In de Ecofin Raad was een breed draagvlak voor de notie dat de focus bij toezicht te veel is uitgegaan naar het microniveau en te weinig naar het macroniveau. Daardoor zijn systeemrisico’s, die te maken hebben met de interacties tussen financiële instellingen, onderschat. Een early warning systeem is noodzakelijk. Ook was er breed draagvlak voor het feit dat er hervormingen nodig zijn in financieel toezicht op Europees niveau.

Het oprichten van een Europees orgaan (ESRC) dat zich bezighoudt macrofinanciële stabiliteit werd breed gesteund. Een belangrijke rol binnen een dergelijk orgaan moet worden gespeeld door de centrale banken, evenals de ECB. De aanwezige ministers en presidenten van de centrale banken waren eenduidig over het belang van een goede informatie-uitwisseling tussen de nationale toezichthouders en de ESRC. Ook op micro-prudentieel niveau vond de notie dat de level-3 comites moesten worden versterkt veel steun.

Staatsecretaris de Jager heeft tijdens de discussie over het rapport van de Larosière aangegeven dat Nederland positief is over het rapport en het in grote mate eens is met de gedane aanbevelingen. Het oprichten van een Europees orgaan dat zich bezighoudt met macroprudentieel toezicht is een goede zaak. De afwezigheid van een dergelijk orgaan op dit moment is een omissie in het systeem; dit moet snel worden gecorrigeerd. De Staatsecretaris gaf aan dat dit orgaan wat Nederland betreft aanbevelingen moet kunnen doen aan de EU en aan nationale autoriteiten. Hij gaf verder aan dat Nederland niet denkt dat dit orgaan ook directe aanbevelingen moeten kunnen geven aan individuele financiële instellingen, aangezien dit binnen het domein van micro-prudentieel toezicht ligt. Hiermee sloot de Staatssectetaris aan bij de ECB, die had opgemerkt dat het belangrijk is om een duidelijk onderscheid te blijven maken tussen microen macroprudentiële verantwoordelijkheden.

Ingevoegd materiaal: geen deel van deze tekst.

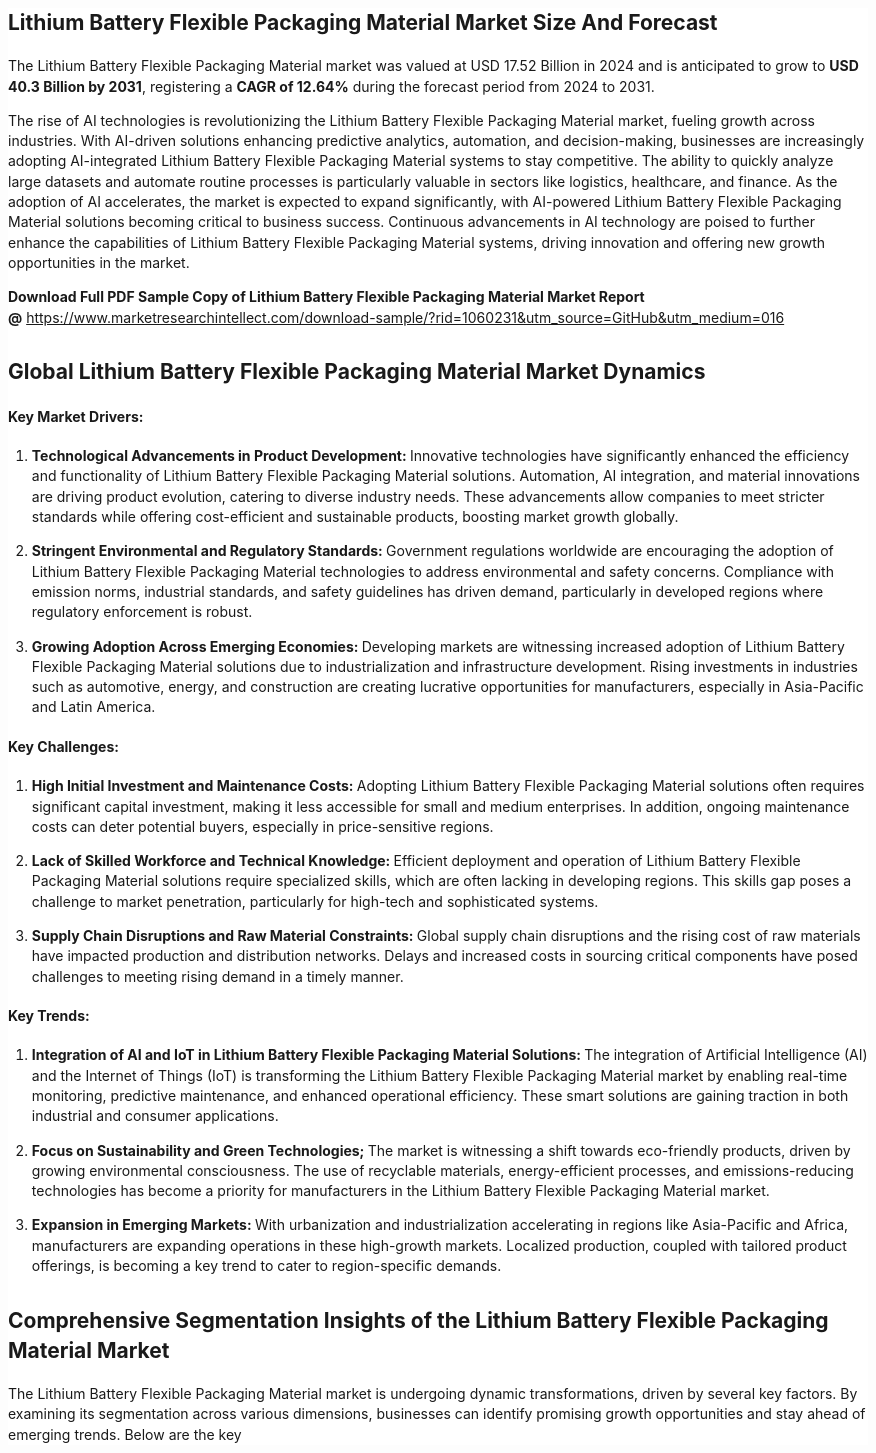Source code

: <h2>Lithium Battery Flexible Packaging Material Market Size And Forecast</h2><p>The Lithium Battery Flexible Packaging Material market was valued at USD 17.52 Billion in 2024 and is anticipated to grow to <strong>USD 40.3 Billion by 2031</strong>, registering a <strong>CAGR of 12.64%</strong> during the forecast period from 2024 to 2031.</p><p>The rise of AI technologies is revolutionizing the Lithium Battery Flexible Packaging Material market, fueling growth across industries. With AI-driven solutions enhancing predictive analytics, automation, and decision-making, businesses are increasingly adopting AI-integrated Lithium Battery Flexible Packaging Material systems to stay competitive. The ability to quickly analyze large datasets and automate routine processes is particularly valuable in sectors like logistics, healthcare, and finance. As the adoption of AI accelerates, the market is expected to expand significantly, with AI-powered Lithium Battery Flexible Packaging Material solutions becoming critical to business success. Continuous advancements in AI technology are poised to further enhance the capabilities of Lithium Battery Flexible Packaging Material systems, driving innovation and offering new growth opportunities in the market.</p><p><strong>Download Full PDF Sample Copy of Lithium Battery Flexible Packaging Material Market Report @</strong>&nbsp;<a href="https://www.marketresearchintellect.com/download-sample/?rid=1060231&amp;utm_source=GitHub&amp;utm_medium=016">https://www.marketresearchintellect.com/download-sample/?rid=1060231&amp;utm_source=GitHub&amp;utm_medium=016</a></p><h2>Global Lithium Battery Flexible Packaging Material Market Dynamics</h2><h4><strong>Key Market Drivers:</strong></h4><ol><li><p><strong>Technological Advancements in Product Development:&nbsp;</strong>Innovative technologies have significantly enhanced the efficiency and functionality of Lithium Battery Flexible Packaging Material solutions. Automation, AI integration, and material innovations are driving product evolution, catering to diverse industry needs. These advancements allow companies to meet stricter standards while offering cost-efficient and sustainable products, boosting market growth globally.</p></li><li><p><strong>Stringent Environmental and Regulatory Standards:&nbsp;</strong>Government regulations worldwide are encouraging the adoption of Lithium Battery Flexible Packaging Material technologies to address environmental and safety concerns. Compliance with emission norms, industrial standards, and safety guidelines has driven demand, particularly in developed regions where regulatory enforcement is robust.</p></li><li><p><strong>Growing Adoption Across Emerging Economies:&nbsp;</strong>Developing markets are witnessing increased adoption of Lithium Battery Flexible Packaging Material solutions due to industrialization and infrastructure development. Rising investments in industries such as automotive, energy, and construction are creating lucrative opportunities for manufacturers, especially in Asia-Pacific and Latin America.</p></li></ol><h4><strong>Key Challenges:</strong></h4><ol><li><p><strong>High Initial Investment and Maintenance Costs:&nbsp;</strong>Adopting Lithium Battery Flexible Packaging Material solutions often requires significant capital investment, making it less accessible for small and medium enterprises. In addition, ongoing maintenance costs can deter potential buyers, especially in price-sensitive regions.</p></li><li><p><strong>Lack of Skilled Workforce and Technical Knowledge:&nbsp;</strong>Efficient deployment and operation of Lithium Battery Flexible Packaging Material solutions require specialized skills, which are often lacking in developing regions. This skills gap poses a challenge to market penetration, particularly for high-tech and sophisticated systems.</p></li><li><p><strong>Supply Chain Disruptions and Raw Material Constraints:&nbsp;</strong>Global supply chain disruptions and the rising cost of raw materials have impacted production and distribution networks. Delays and increased costs in sourcing critical components have posed challenges to meeting rising demand in a timely manner.</p></li></ol><h4><strong>Key Trends:</strong></h4><ol><li><p><strong>Integration of AI and IoT in Lithium Battery Flexible Packaging Material Solutions:&nbsp;</strong>The integration of Artificial Intelligence (AI) and the Internet of Things (IoT) is transforming the Lithium Battery Flexible Packaging Material market by enabling real-time monitoring, predictive maintenance, and enhanced operational efficiency. These smart solutions are gaining traction in both industrial and consumer applications.</p></li><li><p><strong>Focus on Sustainability and Green Technologies;&nbsp;</strong>The market is witnessing a shift towards eco-friendly products, driven by growing environmental consciousness. The use of recyclable materials, energy-efficient processes, and emissions-reducing technologies has become a priority for manufacturers in the Lithium Battery Flexible Packaging Material market.</p></li><li><p><strong>Expansion in Emerging Markets:&nbsp;</strong>With urbanization and industrialization accelerating in regions like Asia-Pacific and Africa, manufacturers are expanding operations in these high-growth markets. Localized production, coupled with tailored product offerings, is becoming a key trend to cater to region-specific demands.</p></li></ol><div class="article-main__content" data-test-id="publishing-text-block"><h2>Comprehensive Segmentation Insights of the Lithium Battery Flexible Packaging Material Market</h2><p>The Lithium Battery Flexible Packaging Material market is undergoing dynamic transformations, driven by several key factors. By examining its segmentation across various dimensions, businesses can identify promising growth opportunities and stay ahead of emerging trends. Below are the key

De Staatsecretaris heeft ook benadrukt dat Nederland voorstander is van het toekennen van bindende bevoegdheden aan het voorgestelde ESFS. De Staatssecretaris merkte tot slot op dat het rapport het opzetten van drie verschillende Europese autoriteiten op het gebied van microprudentieel toezicht op de korte tot middellange termijn aanbeveelt. Zoals bekend is Nederland, ook in Europees opzicht, een voorstander van het op termijn invoeren van een Twin Peaks model.

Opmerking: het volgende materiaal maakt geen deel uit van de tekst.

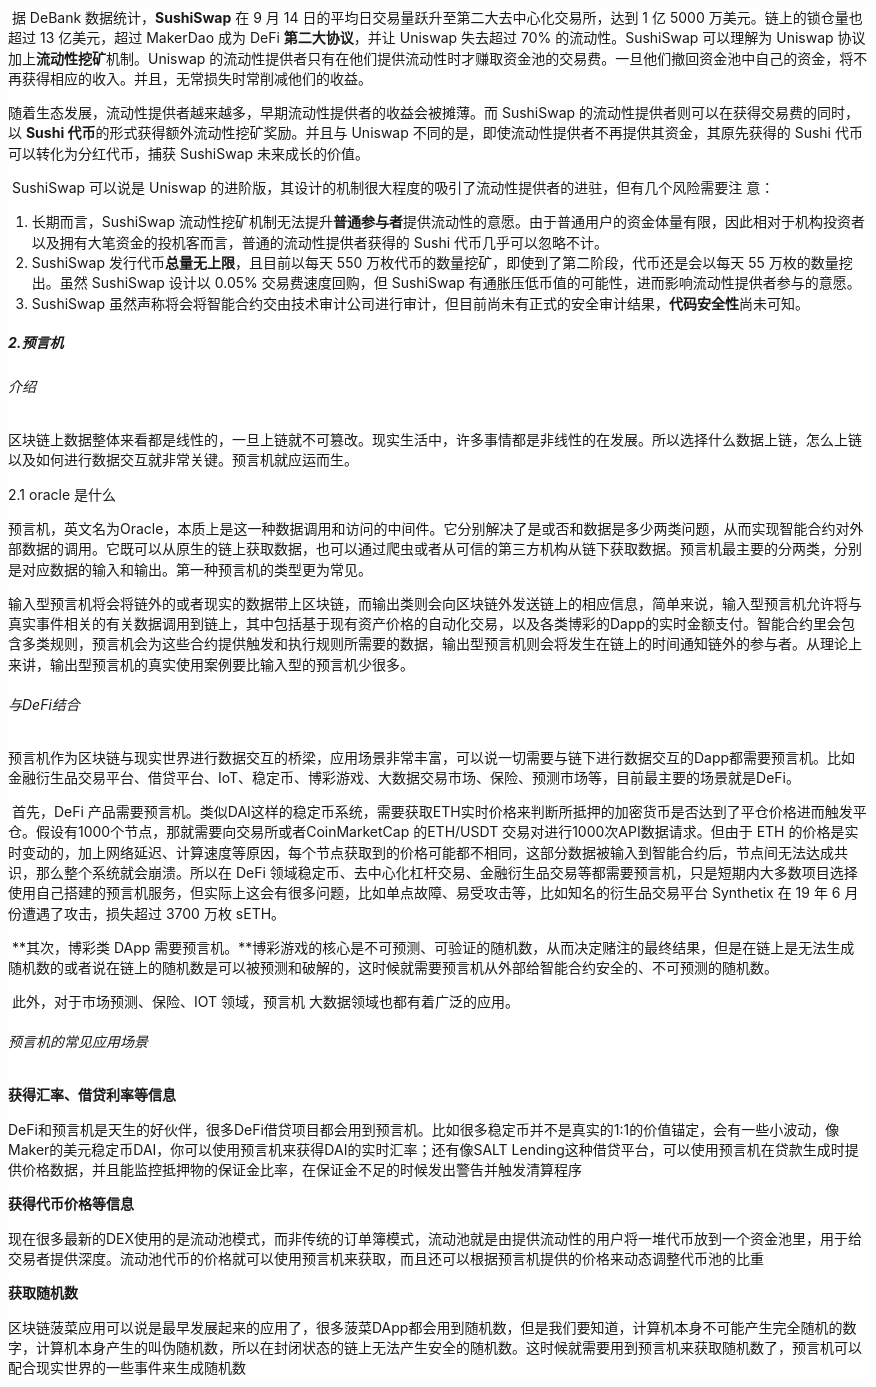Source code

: ​		据 DeBank 数据统计，**SushiSwap** 在 9 月 14 日的平均日交易量跃升至第二大去中心化交易所，达到 1 亿 5000 万美元。链上的锁仓量也超过 13 亿美元，超过 MakerDao 成为 DeFi **第二大协议**，并让 Uniswap 失去超过 70% 的流动性。SushiSwap 可以理解为 Uniswap 协议加上**流动性挖矿**机制。Uniswap 的流动性提供者只有在他们提供流动性时才赚取资金池的交易费。一旦他们撤回资金池中自己的资金，将不再获得相应的收入。并且，无常损失时常削减他们的收益。

​		随着生态发展，流动性提供者越来越多，早期流动性提供者的收益会被摊薄。而 SushiSwap 的流动性提供者则可以在获得交易费的同时，以 **Sushi 代币**的形式获得额外流动性挖矿奖励。并且与 Uniswap 不同的是，即使流动性提供者不再提供其资金，其原先获得的 Sushi 代币可以转化为分红代币，捕获 SushiSwap 未来成长的价值。 

​		SushiSwap 可以说是 Uniswap 的进阶版，其设计的机制很大程度的吸引了流动性提供者的进驻，但有几个风险需要注	意：

1. 长期而言，SushiSwap 流动性挖矿机制无法提升**普通参与者**提供流动性的意愿。由于普通用户的资金体量有限，因此相对于机构投资者以及拥有大笔资金的投机客而言，普通的流动性提供者获得的 Sushi 代币几乎可以忽略不计。
2. SushiSwap 发行代币**总量无上限**，且目前以每天 550 万枚代币的数量挖矿，即使到了第二阶段，代币还是会以每天 55 万枚的数量挖出。虽然 SushiSwap 设计以 0.05% 交易费速度回购，但 SushiSwap 有通胀压低币值的可能性，进而影响流动性提供者参与的意愿。
3. SushiSwap 虽然声称将会将智能合约交由技术审计公司进行审计，但目前尚未有正式的安全审计结果，**代码安全性**尚未可知。

##### 2.预言机

###### 	介绍

​    	区块链上数据整体来看都是线性的，一旦上链就不可篡改。现实生活中，许多事情都是非线性的在发展。所以选择什么数据上链，怎么上链以及如何进行数据交互就非常关键。预言机就应运而生。

   2.1 oracle 是什么

​        预言机，英文名为Oracle，本质上是这一种数据调用和访问的中间件。它分别解决了是或否和数据是多少两类问题，从而实现智能合约对外部数据的调用。它既可以从原生的链上获取数据，也可以通过爬虫或者从可信的第三方机构从链下获取数据。预言机最主要的分两类，分别是对应数据的输入和输出。第一种预言机的类型更为常见。

​      输入型预言机将会将链外的或者现实的数据带上区块链，而输出类则会向区块链外发送链上的相应信息，简单来说，输入型预言机允许将与真实事件相关的有关数据调用到链上，其中包括基于现有资产价格的自动化交易，以及各类博彩的Dapp的实时金额支付。智能合约里会包含多类规则，预言机会为这些合约提供触发和执行规则所需要的数据，输出型预言机则会将发生在链上的时间通知链外的参与者。从理论上来讲，输出型预言机的真实使用案例要比输入型的预言机少很多。

###### 与DeFi结合

  预言机作为区块链与现实世界进行数据交互的桥梁，应用场景非常丰富，可以说一切需要与链下进行数据交互的Dapp都需要预言机。比如金融衍生品交易平台、借贷平台、IoT、稳定币、博彩游戏、大数据交易市场、保险、预测市场等，目前最主要的场景就是DeFi。

​		首先，DeFi 产品需要预言机。类似DAI这样的稳定币系统，需要获取ETH实时价格来判断所抵押的加密货币是否达到了平仓价格进而触发平仓。假设有1000个节点，那就需要向交易所或者CoinMarketCap 的ETH/USDT 交易对进行1000次API数据请求。但由于 ETH 的价格是实时变动的，加上网络延迟、计算速度等原因，每个节点获取到的价格可能都不相同，这部分数据被输入到智能合约后，节点间无法达成共识，那么整个系统就会崩溃。所以在 DeFi 领域稳定币、去中心化杠杆交易、金融衍生品交易等都需要预言机，只是短期内大多数项目选择使用自己搭建的预言机服务，但实际上这会有很多问题，比如单点故障、易受攻击等，比如知名的衍生品交易平台 Synthetix 在 19 年 6 月份遭遇了攻击，损失超过 3700 万枚 sETH。

​		**其次，博彩类 DApp 需要预言机。**博彩游戏的核心是不可预测、可验证的随机数，从而决定赌注的最终结果，但是在链上是无法生成随机数的或者说在链上的随机数是可以被预测和破解的，这时候就需要预言机从外部给智能合约安全的、不可预测的随机数。

​		此外，对于市场预测、保险、IOT 领域，预言机 大数据领域也都有着广泛的应用。

###### 预言机的常见应用场景

**获得汇率、借贷利率等信息**

  DeFi和预言机是天生的好伙伴，很多DeFi借贷项目都会用到预言机。比如很多稳定币并不是真实的1:1的价值锚定，会有一些小波动，像Maker的美元稳定币DAI，你可以使用预言机来获得DAI的实时汇率；还有像SALT Lending这种借贷平台，可以使用预言机在贷款生成时提供价格数据，并且能监控抵押物的保证金比率，在保证金不足的时候发出警告并触发清算程序

**获得代币价格等信息**

​	现在很多最新的DEX使用的是流动池模式，而非传统的订单簿模式，流动池就是由提供流动性的用户将一堆代币放到一个资金池里，用于给交易者提供深度。流动池代币的价格就可以使用预言机来获取，而且还可以根据预言机提供的价格来动态调整代币池的比重

**获取随机数**

​	区块链菠菜应用可以说是最早发展起来的应用了，很多菠菜DApp都会用到随机数，但是我们要知道，计算机本身不可能产生完全随机的数字，计算机本身产生的叫伪随机数，所以在封闭状态的链上无法产生安全的随机数。这时候就需要用到预言机来获取随机数了，预言机可以配合现实世界的一些事件来生成随机数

De aanwezige ministers en presidenten van de centrale banken riepen het Economic and Financial Committee (EFC) en het Financial Services Committee (FSC) op om de voorstellen verder te bediscussieren en om compromissen te vinden op punten waar tussen de lidstaten nog geen volledige overeenstemming bestaat. Op de Ecofin Raad in juni zullen de hervormingen van de toezichtsstructuur in Europa verder worden besproken, al waarna er over dit onderwerp een paper wordt voorbereid voor de Europese Raad van juni.